A new study reports that most Americans don't make enough money to purchase a home as the cost of housing continues to grow.
Income disparities are equally expansive across the board. Massachusetts adults earn an annual median income of $99,858, which is almost twice the median income in Mississippi, which stands at $54,203, according to Clever.
Additionally, just two U.S. metropolitan areas provide the income needed for residents to qualify for a median-priced property: Detroit, Michigan, and Pittsburgh, Pennsylvania. The “least affordable” cities for homebuyers are all in California, with San Jose, San Francisco, Los Angeles, and San Diego topping the list.
Why are U.S. homes so expensive in 2025? Clever points to rising homeowners insurance and skyrocketing property taxes as the main culprits, bringing more cost imbalances to the housing markets.

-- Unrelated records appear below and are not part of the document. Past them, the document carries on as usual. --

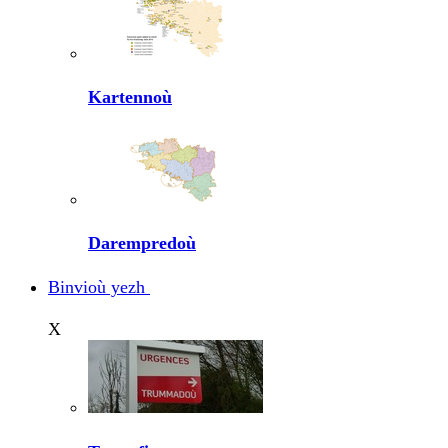
Kartennoù
Darempredoù
Binvioù yezh
X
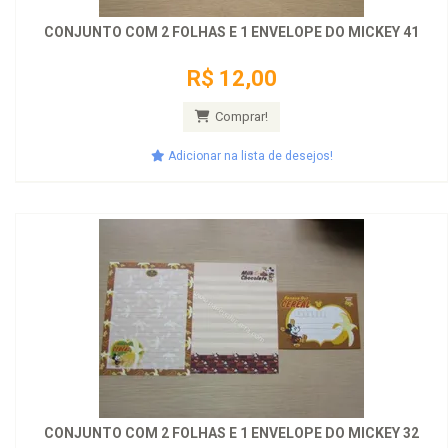
CONJUNTO COM 2 FOLHAS E 1 ENVELOPE DO MICKEY 41
R$ 12,00
Comprar!
Adicionar na lista de desejos!
CONJUNTO COM 2 FOLHAS E 1 ENVELOPE DO MICKEY 32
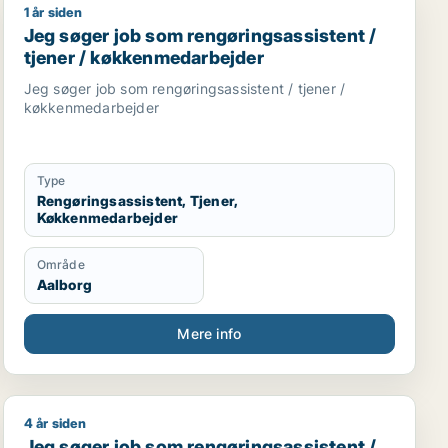
1 år siden
der
bejder / chauffør / hotelmedarbejder
Jeg søger job som rengøringsassistent / tjener / køk
Jeg søger job som rengøringsassistent /
tjener / køkkenmedarbejder
Jeg søger job som rengøringsassistent / tjener /
køkkenmedarbejder
Type
Rengøringsassistent, Tjener,
Køkkenmedarbejder
Område
Aalborg
Mere info
4 år siden
er
Jeg søger job som rengøringsassistent / køkkenmedarb
Jeg søger job som rengøringsassistent /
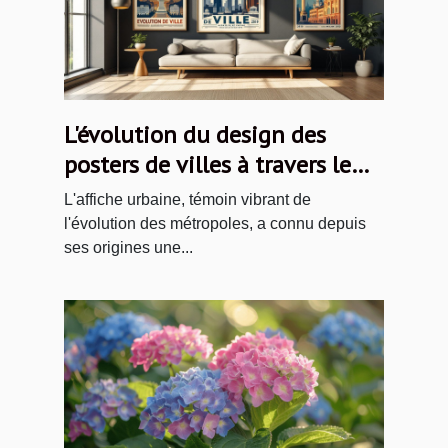
L'évolution du design des
posters de villes à travers le
temps
L'affiche urbaine, témoin vibrant de
l'évolution des métropoles, a connu depuis
ses origines une...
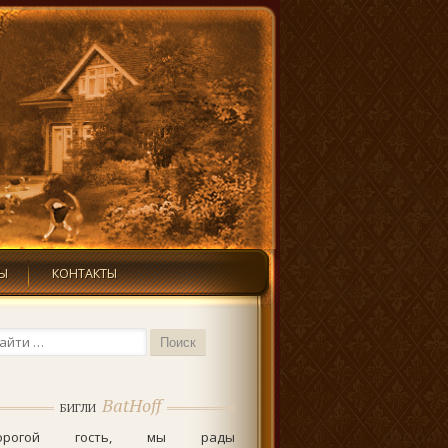
Ы
КОНТАКТЫ
иск...
BatHoff
БИГЛИ
орогой гость, мы рады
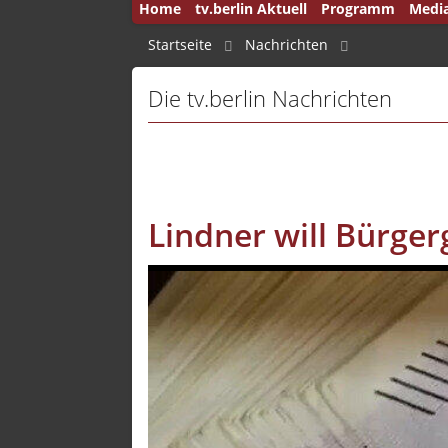
Home
tv.berlin Aktuell
Programm
Medi
50 Jah
Startseite
Nachrichten
Andru
Die tv.berlin Nachrichten
Auf d
Aus B
Aus d
Ausla
Lindner will Bürge
Brenn
Brink
Brink
Bucht
Capita
Deuts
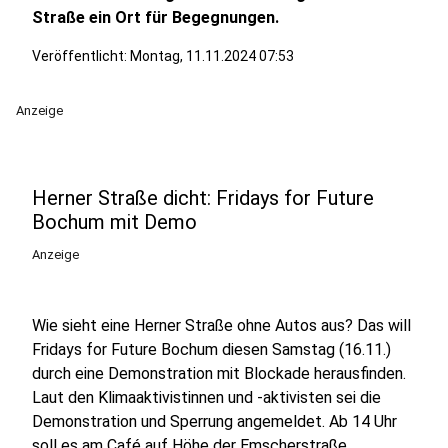
Straße ein Ort für Begegnungen.
Veröffentlicht:
Montag, 11.11.2024 07:53
Anzeige
Herner Straße dicht: Fridays for Future
Bochum mit Demo
Anzeige
Wie sieht eine Herner Straße ohne Autos aus? Das will
Fridays for Future Bochum diesen Samstag (16.11.)
durch eine Demonstration mit Blockade herausfinden.
Laut den Klimaaktivistinnen und -aktivisten sei die
Demonstration und Sperrung angemeldet. Ab 14 Uhr
soll es am Café auf Höhe der Emscherstraße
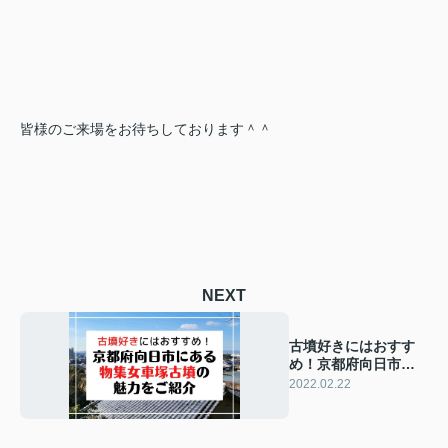
皆様のご来場をお待ちしております＾＾
NEXT
古墳好きにはおすす
め！京都府向日市に
ある物集女車塚古墳
2022.02.22
の魅力をご紹介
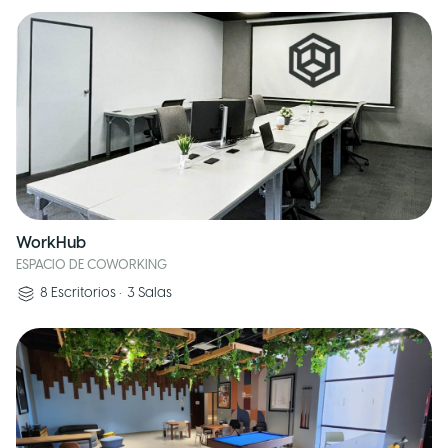
WorkHub
ESPACIO DE COWORKING
8
Escritorios
•
3
Salas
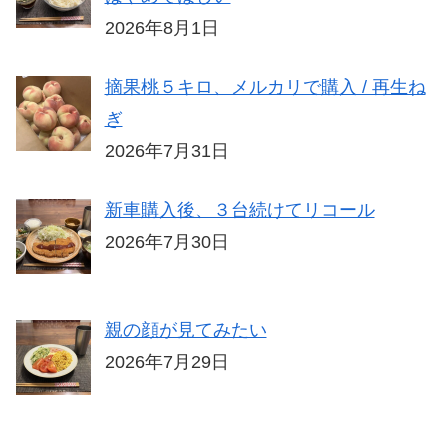
2026年8月1日
摘果桃５キロ、メルカリで購入 / 再生ね
ぎ
2026年7月31日
新車購入後、３台続けてリコール
2026年7月30日
親の顔が見てみたい
2026年7月29日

For example, Delaware's median-priced home sits at $359,000, which is higher than in Texas, where the median home price is $348,000. Yet the income needed to buy a middle-class home with a 20 percent down payment in Delaware is only $90,446. In Texas, that annual income figure rises to an average of $111,144 because of higher insurance costs.
Higher property taxes can also curb home purchase opportunities. West Virginia and Louisiana median home prices are fairly even, at $248,000 and $251,000, respectively. Yet, Louisiana residents face annual estimated homeowner insurance costs of $3,468 compared to West Virginia, which averages $834 in yearly home insurance premiums.
Thinner U.S. home inventories are another barrier for homebuyers.
Buyers Could Get Some Relief
There are signs the homebuying market is shifting in favor of buyers.One example is the Denver, Colorado, real estate market, which is softening this spring as more inventory is becoming available. “I’m seeing more and more transactions below asking price,” said Adam P. Smith, president at The Colorado Real Estate Finance Group, by email to NTD. “I’m also seeing more and more in the way of seller concessions. I would not go so far as to say it’s a buyer’s market, but it’s the most favorable for the buyer in a very long time.”
Smith advises people having trouble raising the needed down payment for a new home this summer, and who don’t currently own a house with decent liquidity, to apply some creativity to the issue.
“There are 3 percent conventional programs, 3.5 percent government programs, and most common would be 5 percent down on a conventional loan with VA and USDA grant and loan assistance programs,” he said. “In addition, you can always ask a seller to help. They can pay closing costs so you can get a lower rate and need less money to close. There are plenty of opportunities for a buyer to get help from a seller, and we are seeing more of that all the time.”